To combat the extreme environmental toll of major oil spills, researchers at The University of Texas at Austin have created a new technology that could significantly improve cleanup capabilities compared to today's methods.
The new technology uses a dual-layer mesh roller coupled with induction heating technique, with material properties that allow it to separate oil from water and then remove that oil from the ocean with extremely high efficiency and throughput. In experiments, the researchers showed the potential to retrieve up to 1,400 kilograms of viscous oil per square meter per hour, which is about 10 times better than the way oil is cleaned up today.
"When you have a widespread oil spill in the ocean, it slowly diffuses into the water, so how quickly and efficiently you can retrieve the oil has a major impact on the marine environment," said Guihua Yu, a professor of materials science in the Cockrell School of Engineering's Walker Department of Mechanical Engineering and Texas Materials Institute.
The findings published today in Nature Sustainability.
In practice, the rollers could be built to different sizes to deal with oil spills. Boats would pull them across a spill area, where they could complete cleanup operations in a day or two, compared to the weeks-long efforts that current techniques require.
Oil's viscous nature makes it challenging to separate from water. The gel-coated mesh roller can selectively adhere oil at the interface of the cold seawater on the bottom side and separate viscous oil/water mixtures at the top side of the roller. Then, a device in between the two layers captures the now-separated oil.
The researchers applied non-contact induction heating to the top layer of the roller to supercharge the reaction that separates oil from water.
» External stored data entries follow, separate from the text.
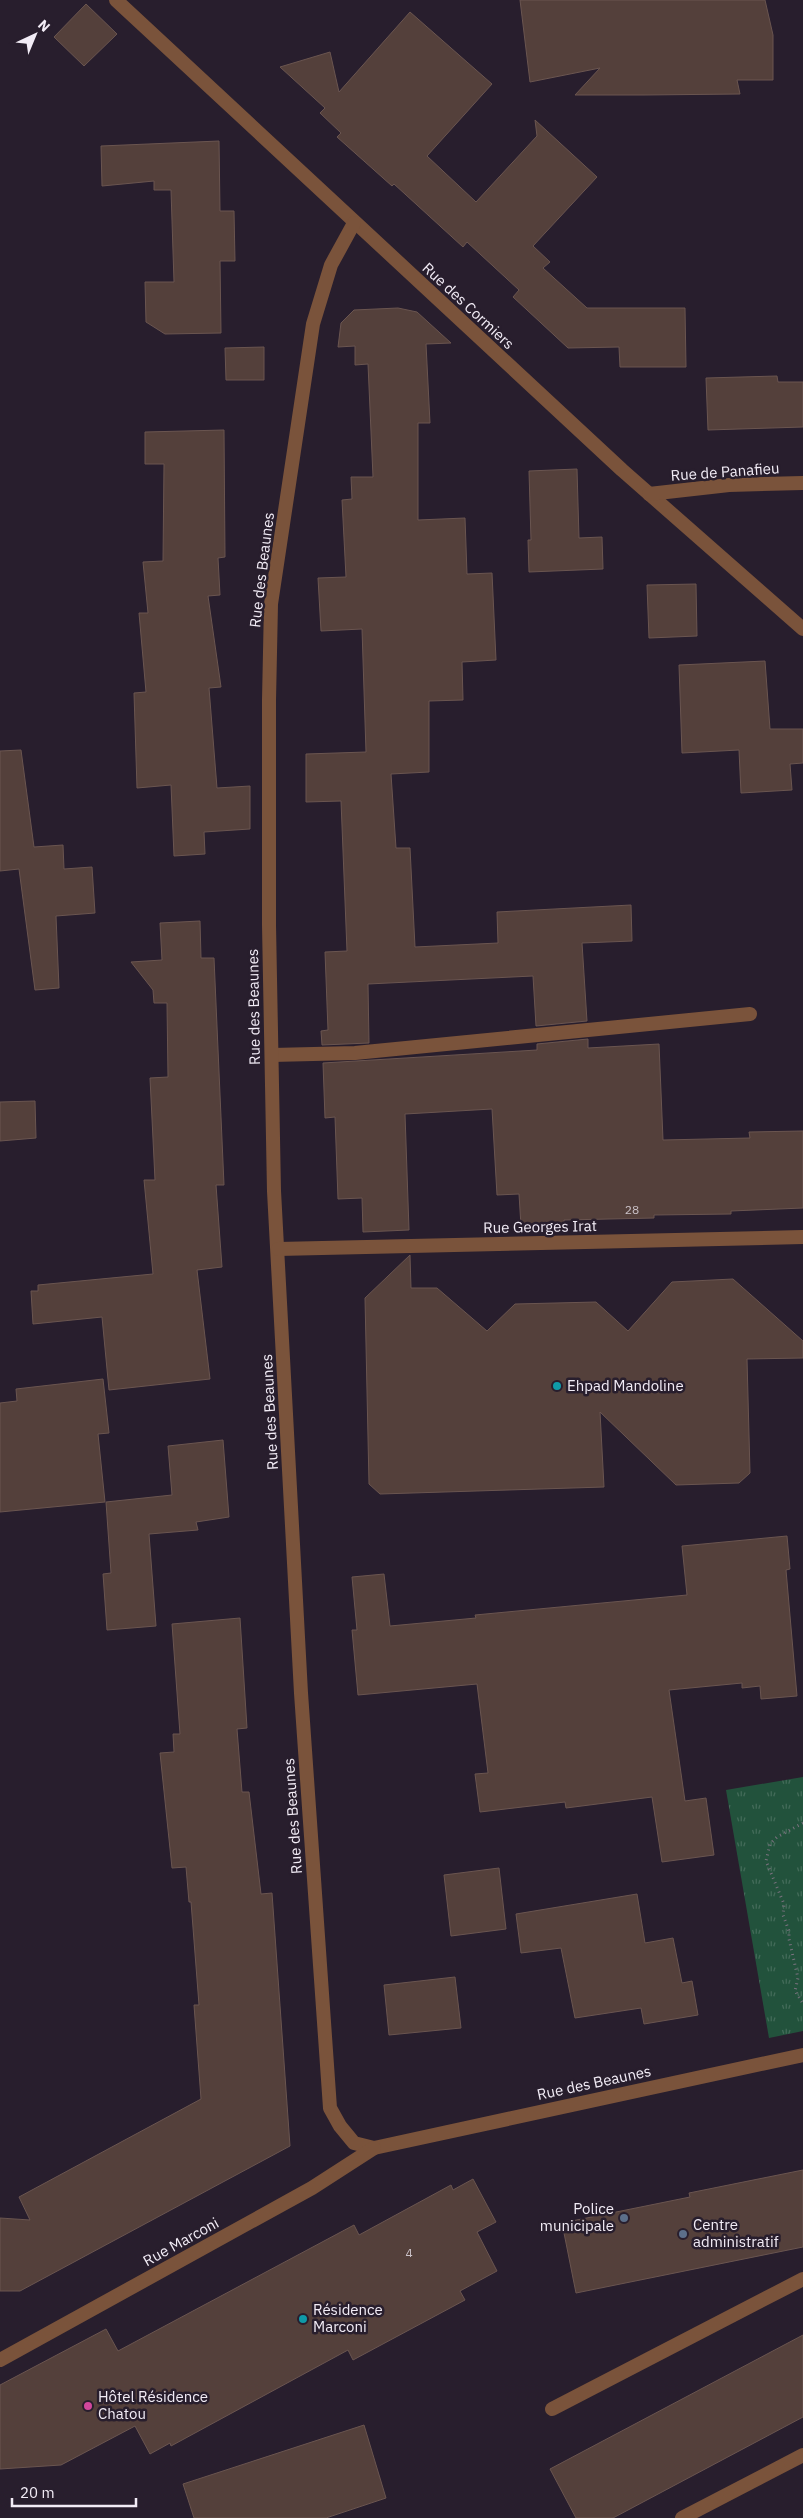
<svg xmlns="http://www.w3.org/2000/svg" width="803" height="2518" font-family="'IBM Plex Sans',sans-serif">
<style>
.park{fill:url(#park-tufts)}
.building{fill:#54403b;stroke:#6a5550}
.lines{fill:none;stroke-linecap:round;stroke-linejoin:round}
.path{stroke:#7a727f;stroke-width:3;stroke-dasharray:1 4;stroke-linecap:butt}
.service{stroke:#7a533b;stroke-width:14}
.minor{stroke:#7a533b;stroke-width:14}
.culture-dot{fill:#0f9aa8;stroke:#281e2d;stroke-width:2}
.service-dot{fill:#5c6f8a;stroke:#281e2d;stroke-width:2}
.hotel-dot{fill:#d1479c;stroke:#281e2d;stroke-width:2}
.labels{text-anchor:middle;stroke-width:5;stroke-linejoin:round;paint-order:stroke}
.number-label{font-size:12px;fill:#cac1c7}
.street-label{font-size:15px;fill:#f2ecf6;stroke:#281e2d}
.poi-label{font-size:15px;fill:#f2ecf6;stroke:#281e2d;text-anchor:start}
</style>
<defs>
<pattern id="park-tufts" width="24" height="20" patternUnits="userSpaceOnUse" patternTransform="scale(1.25)"><rect width="24" height="20" fill="#22523c"/><path d="M3 7l-1-3M5 7V3M7 7l1-3M15 17l-1-3M17 17v-4M19 17l1-3" fill="none" stroke="#436b59"/></pattern>
</defs>
<rect width="100%" height="100%" fill="#281e2d"/>
<!-- park -->
<path class="park" d="M803,1777V2031L769,2038L726,1790Z"/>
<!-- building -->
<g class="building">
<path d="M520,0H765L773,35V80H737L740,94L644,95H575L600,68L530,82Z"/>
<path d="M86,4L117,34L84,66L54,37Z"/>
<path d="M410,12L492,84L427,156L476,202L537,136L535,120L597,177L533,246L550,262L543,268L587,308H685L686,367H620L619,347L568,348L513,297L519,290L467,242L463,247L394,184L392,186L337,137L341,133L320,113L325,108L280,67L330,52L339,92Z"/>
<path d="M219,141L220,211H234L235,261H220L221,333L165,334L146,322L145,282H174L171,190H154V181L102,186L101,146Z"/>
<path d="M398,308L417,312L451,343L426,344L430,423H418V520L465,518L467,574L492,573L496,660L462,662L463,700L429,701V772L391,774L396,848H410L415,947L498,943L497,912L631,905L632,941L582,943L587,1021L536,1026L533,976L368,984L369,1043L322,1045L321,1031L328,1030L325,952L347,951L341,801L306,802V754L366,752L362,629L321,631L318,578L346,577L342,500L352,499L351,477H373L368,364L355,365V346L338,347L341,323L354,310Z"/>
<path d="M264,347V380H226L225,348Z"/>
<path d="M777,376L778,382H803V427L708,430L706,378Z"/>
<path d="M224,430L225,557L218,558L220,595L208,596L221,687L209,688L217,788L250,786V829L204,832L205,854L174,856L171,785L137,788L134,693L146,692L139,613H148L143,562L163,561L164,464H145V432Z"/>
<path d="M577,469L579,538L602,537L603,569L529,572L528,540H531L529,471Z"/>
<path d="M696,584L697,636L649,638L647,585Z"/>
<path d="M765,661L770,729H803V763L790,764L792,790L741,793L739,750L682,753L679,665Z"/>
<path d="M21,750L34,847L63,845L64,869L92,867L95,913L56,916L59,988L35,990L19,869L0,871V751Z"/>
<path d="M200,921L201,958H214L224,1185H216L222,1267L197,1270L210,1379L109,1390L102,1317L33,1324L31,1291H38V1285L153,1274L144,1180H155L150,1078L168,1077L167,1003H154L153,990L131,962L162,960L160,923Z"/>
<path d="M588,1039V1048L659,1044L663,1140L750,1138L749,1132L803,1131V1208L731,1211V1214L654,1215V1218L564,1220V1223L521,1226L519,1194L497,1195L492,1109L405,1114L409,1230L363,1232L362,1198L338,1199L335,1117L325,1118L323,1063L537,1050V1044Z"/>
<path d="M35,1101L36,1138L0,1141V1102Z"/>
<path d="M410,1255L411,1288H437L487,1331L515,1304L596,1302L628,1331L672,1282L733,1279L803,1341V1358L747,1359L750,1473L739,1483L676,1485L600,1412L604,1487L380,1494L369,1484L365,1298Z"/>
<path d="M103,1379L109,1433L98,1434L105,1502L0,1512V1403L17,1401L16,1389Z"/>
<path d="M223,1440L229,1517L196,1522L198,1530L149,1534L156,1626L107,1630L103,1574L111,1573L106,1502L172,1495L168,1446Z"/>
<path d="M787,1536L790,1569L786,1570L797,1696L761,1699L760,1686L742,1688V1683L669,1690L685,1801L706,1798L714,1855L662,1862L652,1797L566,1808L565,1802L480,1812L475,1774L488,1773L477,1684L358,1695L352,1630H357L352,1577L384,1574L390,1626L476,1618L475,1615L687,1595L682,1546Z"/>
<path d="M240,1618L247,1728L237,1729L242,1792H249L261,1894L272,1893L290,2146L20,2291H0V2218L30,2220L19,2197L201,2099L194,2005H199L191,1902H189L186,1867L172,1868L160,1753L174,1752L173,1734H180L172,1624Z"/>
<path d="M499,1868L506,1929L451,1936L444,1875Z"/>
<path d="M637,1894L645,1943L673,1938L682,1983L692,1981L698,2015L644,2024L641,2008L575,2018L561,1948L521,1953L516,1914Z"/>
<path d="M455,1977L461,2028L389,2035L384,1985Z"/>
<path d="M803,2170V2247L576,2293L562,2223L690,2197L689,2193Z"/>
<path d="M473,2179L496,2222L477,2232L497,2271L460,2291L465,2300L353,2360L348,2350L171,2446L170,2443L150,2454L135,2426L61,2465L0,2469V2385L106,2329L118,2351L354,2225L359,2235L451,2185L453,2190Z"/>
<path d="M803,2335V2417L613,2518H576L550,2469Z"/>
<path d="M364,2425L386,2498L326,2518H194L183,2484Z"/>
</g>
<g class="lines">
<!-- path -->
<path class="path" d="M802,2002L795,1991L798,1978L789,1939V1931L783,1915L784,1904L766,1861L770,1844L777,1837L803,1823"/>
<!-- service -->
<g class="service">
<path d="M272,1055L355,1053L750,1014"/>
<path d="M552,2409L803,2279"/>
<path d="M682,2518L803,2455"/>
</g>
<!-- minor -->
<g class="minor">
<path d="M116,0L622,470L803,629"/>
<path d="M354,223L331,265L313,324L271,604L269,700V925L274,1191L301,1693L330,2108L340,2126L354,2143L374,2148L803,2055"/>
<path d="M649,494L729,485L803,483"/>
<path d="M278,1249L803,1237"/>
<path d="M0,2360L312,2188L374,2148"/>
</g>
</g>
<!-- markers -->
<g class="culture-dot">
<circle cx="557" cy="1386" r="5"/>
<circle cx="303" cy="2319" r="5"/>
</g>
<g class="service-dot">
<circle cx="624" cy="2218" r="5"/>
<circle cx="683" cy="2234" r="5"/>
</g>
<circle class="hotel-dot" cx="88" cy="2406" r="5"/>
<g class="labels">
<!-- number labels -->
<g class="number-label">
<text x="632" y="1214">28</text>
<text x="409" y="2257">4</text>
</g>
<!-- street labels -->
<g class="street-label">
<text transform="translate(468 306) rotate(43)" y="5">Rue des Cormiers</text>
<text transform="translate(725 472) rotate(-4)" y="5">Rue de Panafieu</text>
<text transform="translate(262 570) rotate(-83)" y="5">Rue des Beaunes</text>
<text transform="translate(254 1007) rotate(-91)" y="5">Rue des Beaunes</text>
<text transform="translate(540 1227) rotate(-1)" y="5">Rue Georges Irat</text>
<text transform="translate(270 1412) rotate(-93)" y="5">Rue des Beaunes</text>
<text transform="translate(293 1816) rotate(-94)" y="5">Rue des Beaunes</text>
<text transform="translate(594 2083) rotate(-12)" y="5">Rue des Beaunes</text>
<text transform="translate(181 2242) rotate(-29)" y="5">Rue Marconi</text>
</g>
<!-- poi labels -->
<g class="poi-label">
<text x="567" y="1391">Ehpad Mandoline</text>
<text x="614" y="2214" text-anchor="end">Police<tspan x="614" dy="17">municipale</tspan></text>
<text x="693" y="2230">Centre<tspan x="693" dy="17">administratif</tspan></text>
<text x="313" y="2315">Résidence<tspan x="313" dy="17">Marconi</tspan></text>
<text x="98" y="2402">Hôtel Résidence<tspan x="98" dy="17">Chatou</tspan></text>
</g>
</g>
<!-- north arrow -->
<g transform="translate(35 35) rotate(44)" stroke="#281e2d" stroke-width="4" paint-order="stroke">
<path d="M0-4L9 19L0 12L-9 19Z" fill="#f2ecf6"/>
<text y="-8" font-size="14" font-weight="bold" text-anchor="middle" fill="#f2ecf6">N</text>
</g>
<!-- scale -->
<path d="M12 2498v8h124v-8" fill="none" stroke="#f2ecf6" stroke-width="2.5"/>
<text x="20" y="2498" font-size="15" fill="#f2ecf6" stroke="#281e2d" stroke-width="4" paint-order="stroke">20 m</text>
</svg>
In experiments, the researchers achieved over 99% oil-water separation efficiency. That means the collected oil could also be recycled and reused.
Yu, whose research has touched on other areas of sustainability, such as generating gels that can pull water from the air and significant improvements to soil and farming practices, was inspired to pursue this research by the Deepwater Horizon spill. The 2010 incident off the Gulf Coast was the largest U.S. oil spill in history, with more than 100 million gallons of oil leaked, forever altering the ecosystem there. Crews tried many different ways to clean up the spill, but the impact remains present to this day, with some estimates indicating only about a quarter of the oil was recovered.
This got Yu thinking about oil spill cleanup technology. He looked at commonly used cleanup methods, such as skimmers, and what he found was a major need for modernized way to efficiently pull oil out of water with much higher throughput.
"Most of the methods in use today rely on decades-old technology," said Yu. "I just thought we should be able to do better than that."
Up next, the researchers will focus on scaling the technology. They are open to working with industrial partners on scaling and field tests.
The research was funded by the Welch Foundation and Camille Dreyfus Foundation. The project team includes Ke Yan and Fei Zhao of the Materials Science and Engineering Program in the Walker Department of Mechanical Engineering/Texas Materials Institute and professors Lijia Pan and Yi Shi from Nanjing University in China. The research team also worked with professor Kishore Mohanty of UT Austin's Hildebrand Department of Petroleum and Geosystems Engineering to procure raw viscous oil for the project.